START DATA SUPPLIED

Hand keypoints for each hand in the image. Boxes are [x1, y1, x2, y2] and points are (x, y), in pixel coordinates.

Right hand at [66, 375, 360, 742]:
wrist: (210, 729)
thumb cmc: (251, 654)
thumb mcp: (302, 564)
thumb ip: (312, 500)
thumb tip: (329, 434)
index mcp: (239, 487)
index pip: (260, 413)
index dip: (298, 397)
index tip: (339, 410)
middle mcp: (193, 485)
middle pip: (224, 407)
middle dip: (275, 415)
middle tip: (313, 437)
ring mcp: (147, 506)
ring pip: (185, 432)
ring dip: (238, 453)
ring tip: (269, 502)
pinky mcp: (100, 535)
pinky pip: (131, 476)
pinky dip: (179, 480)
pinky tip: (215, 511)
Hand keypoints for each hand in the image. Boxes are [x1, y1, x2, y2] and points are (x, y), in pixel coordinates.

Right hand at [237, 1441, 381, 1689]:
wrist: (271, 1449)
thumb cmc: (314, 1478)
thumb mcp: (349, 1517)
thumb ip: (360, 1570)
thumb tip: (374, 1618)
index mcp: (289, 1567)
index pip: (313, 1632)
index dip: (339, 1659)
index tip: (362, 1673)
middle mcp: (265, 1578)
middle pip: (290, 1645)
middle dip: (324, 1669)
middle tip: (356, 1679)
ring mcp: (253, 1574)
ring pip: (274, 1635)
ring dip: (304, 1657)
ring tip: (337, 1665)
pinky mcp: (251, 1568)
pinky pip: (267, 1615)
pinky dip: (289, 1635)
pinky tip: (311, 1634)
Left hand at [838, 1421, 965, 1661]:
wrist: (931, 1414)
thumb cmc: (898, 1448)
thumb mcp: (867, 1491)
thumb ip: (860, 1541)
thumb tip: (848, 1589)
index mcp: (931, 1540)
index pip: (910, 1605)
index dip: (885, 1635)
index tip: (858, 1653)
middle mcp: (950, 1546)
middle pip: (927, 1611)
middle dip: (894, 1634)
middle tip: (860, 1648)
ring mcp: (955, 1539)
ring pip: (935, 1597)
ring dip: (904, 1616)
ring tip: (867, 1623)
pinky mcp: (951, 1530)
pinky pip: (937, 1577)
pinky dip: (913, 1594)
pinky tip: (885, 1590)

END DATA SUPPLIED
START DATA SUPPLIED

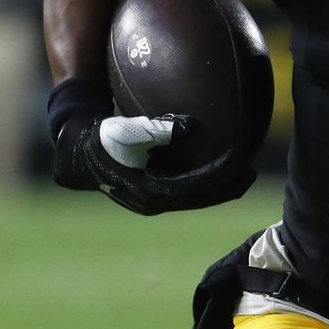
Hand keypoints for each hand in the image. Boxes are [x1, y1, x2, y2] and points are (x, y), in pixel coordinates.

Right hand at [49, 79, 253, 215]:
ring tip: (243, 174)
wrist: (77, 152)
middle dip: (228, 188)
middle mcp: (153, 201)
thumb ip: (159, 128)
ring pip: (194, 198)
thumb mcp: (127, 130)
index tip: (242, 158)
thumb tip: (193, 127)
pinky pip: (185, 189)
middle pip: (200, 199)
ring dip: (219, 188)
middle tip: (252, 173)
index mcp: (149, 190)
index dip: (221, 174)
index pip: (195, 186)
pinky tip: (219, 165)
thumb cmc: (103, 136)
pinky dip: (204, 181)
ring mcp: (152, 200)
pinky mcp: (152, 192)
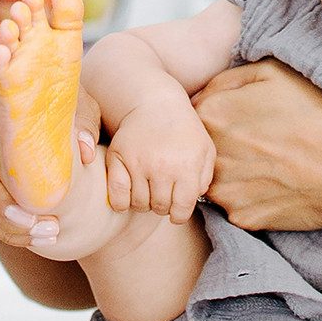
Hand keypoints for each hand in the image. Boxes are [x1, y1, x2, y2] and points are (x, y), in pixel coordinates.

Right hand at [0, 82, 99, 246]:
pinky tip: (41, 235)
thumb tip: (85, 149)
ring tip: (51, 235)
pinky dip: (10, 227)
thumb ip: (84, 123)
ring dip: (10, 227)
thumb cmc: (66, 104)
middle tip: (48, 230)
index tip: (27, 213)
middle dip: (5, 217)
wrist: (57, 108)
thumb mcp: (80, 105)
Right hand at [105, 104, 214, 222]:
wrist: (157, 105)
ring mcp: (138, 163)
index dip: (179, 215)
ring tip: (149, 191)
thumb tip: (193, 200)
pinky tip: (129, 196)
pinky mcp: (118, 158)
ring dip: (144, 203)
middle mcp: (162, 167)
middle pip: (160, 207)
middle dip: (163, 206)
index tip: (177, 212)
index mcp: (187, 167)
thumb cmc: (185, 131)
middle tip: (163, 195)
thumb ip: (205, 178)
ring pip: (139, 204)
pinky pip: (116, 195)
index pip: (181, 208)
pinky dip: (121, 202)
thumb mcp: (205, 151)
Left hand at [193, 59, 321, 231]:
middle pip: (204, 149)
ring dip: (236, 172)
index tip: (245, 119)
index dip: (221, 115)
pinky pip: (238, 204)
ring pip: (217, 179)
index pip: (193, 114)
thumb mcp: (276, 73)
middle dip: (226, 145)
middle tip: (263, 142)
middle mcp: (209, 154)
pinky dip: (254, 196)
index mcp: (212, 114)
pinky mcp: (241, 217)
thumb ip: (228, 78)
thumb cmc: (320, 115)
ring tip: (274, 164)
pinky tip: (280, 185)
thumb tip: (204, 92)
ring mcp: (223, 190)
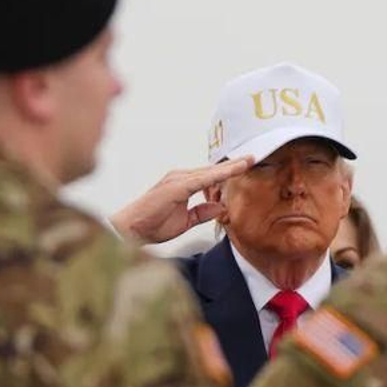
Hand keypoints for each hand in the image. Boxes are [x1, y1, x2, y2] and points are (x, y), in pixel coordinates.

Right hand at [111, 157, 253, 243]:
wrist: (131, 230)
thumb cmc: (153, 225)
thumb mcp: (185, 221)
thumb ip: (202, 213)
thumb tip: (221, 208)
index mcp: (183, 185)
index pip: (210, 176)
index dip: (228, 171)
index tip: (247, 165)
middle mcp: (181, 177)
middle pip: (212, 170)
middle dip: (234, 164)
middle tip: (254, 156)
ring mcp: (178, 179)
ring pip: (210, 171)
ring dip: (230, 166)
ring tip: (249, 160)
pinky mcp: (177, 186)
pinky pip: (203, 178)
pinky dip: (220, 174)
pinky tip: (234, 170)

END DATA SUPPLIED

**WHAT NEEDS TO BE DONE**: Restate word for word the entries above, starting at the line with "ring dip: (238, 453)" and ending at the line with "pinky tip: (885, 1590)", inclusive, and no others.

**PROBLEM SOLUTION**:
ring dip: (238, 453)
ring tip: (269, 502)
pinky mcp: (100, 535)
pinky pip: (131, 476)
pinky dip: (179, 480)
pinky tip: (215, 511)
Hand keypoints for each hand in the image. Boxes are [x1, y1, x2, y2] and points are (x, y), in pixel coordinates.

Right hand at [237, 1441, 381, 1689]:
wrist: (271, 1449)
thumb cmc: (314, 1478)
thumb mcp: (349, 1517)
thumb ip: (360, 1570)
thumb tip: (374, 1618)
index mcp: (289, 1567)
index pip: (313, 1632)
index dip: (339, 1659)
index tip: (362, 1673)
middle mcp: (265, 1578)
middle pip: (290, 1645)
middle dip: (324, 1669)
middle tip: (356, 1679)
ring mcp: (253, 1574)
ring pip: (274, 1635)
ring dip: (304, 1657)
ring tip: (337, 1665)
pinky mcp: (251, 1568)
pinky pip: (267, 1615)
pinky dip: (289, 1635)
pinky tip: (311, 1634)
Left hand at [838, 1421, 965, 1661]:
wrist: (931, 1414)
thumb cmc: (898, 1448)
thumb mcp: (867, 1491)
thumb ip: (860, 1541)
thumb tip: (848, 1589)
index mcp: (931, 1540)
index pip: (910, 1605)
index dip: (885, 1635)
index tip: (858, 1653)
middle mcp: (950, 1546)
middle pip: (927, 1611)
middle dip: (894, 1634)
middle tip: (860, 1648)
ring mcp: (955, 1539)
ring pip: (935, 1597)
ring dip: (904, 1616)
ring tip: (867, 1623)
pinky mcp: (951, 1530)
pinky pip: (937, 1577)
pinky dip: (913, 1594)
pinky tip: (885, 1590)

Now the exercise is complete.